Gazprom znów zakręci Nord Stream 1. Niemcy komentują
Pod koniec zeszłego tygodnia Gazprom ogłosił, że od 31 sierpnia do 2 września br. dostawy gazu przez Nord Stream 1 zostaną wstrzymane. Rosyjski koncern zapewnia jednak, że od 3 września dostawy zostaną wznowione, a powodem przerwy są „prace konwersacyjne”. Według niemieckiej Federalnej Agencji ds. Sieci zapowiadane przez koncern prace serwisowe gazociągu są bezpodstawne. – Również ta przerwa w dostawach jest dla nas niezrozumiała pod względem technicznym – mówi cytowany przez dw.com Klaus Mueller, prezes Federalnej Agencji ds. Sieci.

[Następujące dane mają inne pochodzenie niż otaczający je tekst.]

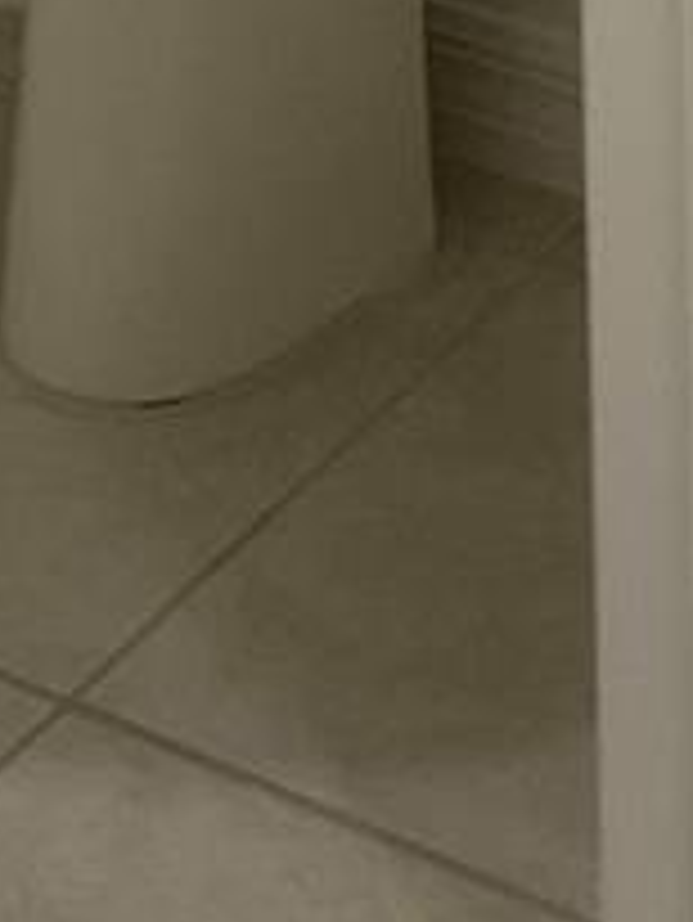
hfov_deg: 8.7
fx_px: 4533
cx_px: 297
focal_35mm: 170
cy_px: -1511
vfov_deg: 9.8
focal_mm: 3
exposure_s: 1/60
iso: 40
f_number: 1.8
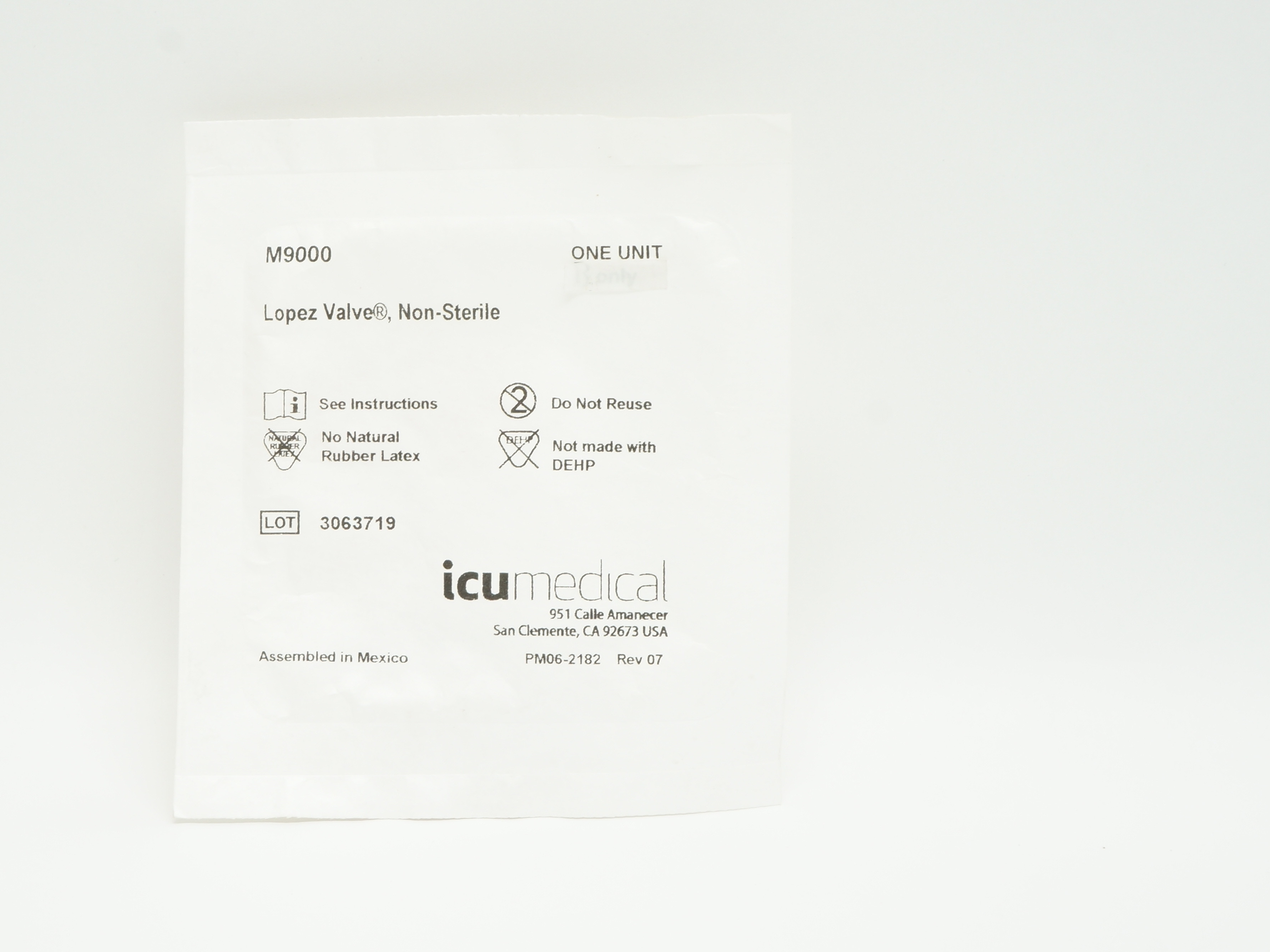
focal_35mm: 62
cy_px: 471
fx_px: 2262
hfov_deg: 31.2
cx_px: 480
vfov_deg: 23.8
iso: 400
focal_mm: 31
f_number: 11
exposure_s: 1/15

Według Muellera poprzednie tłumaczenia dotyczące turbiny Siemens Energy, były pretekstem, a jak pokazuje doświadczenie, Rosja „po każdej tzw. konserwacji podjęła decyzję polityczną”. – Czy Rosja zrobi to ponownie, dowiemy się dopiero na początku września – stwierdził Mueller, dodając, że wiedzę w tej sprawie ma „prawdopodobnie tylko prezydent Rosji”.

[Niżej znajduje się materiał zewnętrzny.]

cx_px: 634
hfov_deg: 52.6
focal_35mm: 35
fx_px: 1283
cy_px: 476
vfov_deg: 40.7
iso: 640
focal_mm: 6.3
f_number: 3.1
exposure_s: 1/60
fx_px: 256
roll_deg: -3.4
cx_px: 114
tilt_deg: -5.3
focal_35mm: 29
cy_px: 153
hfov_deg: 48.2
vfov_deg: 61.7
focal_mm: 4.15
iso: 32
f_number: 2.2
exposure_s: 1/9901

W dniach 31 sierpnia – 2 września mają odbyć się prace serwisowe nad jedyną działającą turbiną w stacji kompresorowej Portowaja koło Wyborga. Później gazociągiem Nord Stream 1 ma znów popłynąć 33 mln metrów sześciennych gazu ziemnego dziennie. To – jak zauważa dw.com – ok. 20 proc. dziennej maksymalnie możliwej ilości surowca, którą Rosja zmniejszyła już kilka tygodni temu.
Niemcom zabraknie gazu?
Portal przytacza opinie niemieckich ekspertów według których Niemcy nie zdołają jak wcześniej planowano wypełnić do listopada wszystkich swoich magazynów gazu do poziomu 95 proc. Takiego zdania jest m.in. Torsten Frank, dyrektor związku firm handlujących gazem Trading Hub Europe (THE). Według danych operatorów magazynów poziom napełnienia ich gazem wynosił we wtorek, 23 sierpnia, średnio 80 proc., a do października powinien wynieść 85 proc. Nie wszystkie magazyny osiągnęły jednak taki poziom (zbiornik w Rehden jest zapełniony tylko w nieco ponad 60 proc.). – Do listopada będziemy w stanie wypełnić wiele magazynów do 95 procent, ale nie wszystkie – powiedział Frank dziennikowi „Rheinische Post”.
Dyrektor THE nie spodziewa się jednak, by w Niemczech zabrakło gazu. Ewentualnie – jak mówi – nie można wykluczyć, że w niektórych regionach mogą wystąpić niedobory. Frank podkreśla jednak, że braki nie będą dotyczyć prywatnych gospodarstw domowych.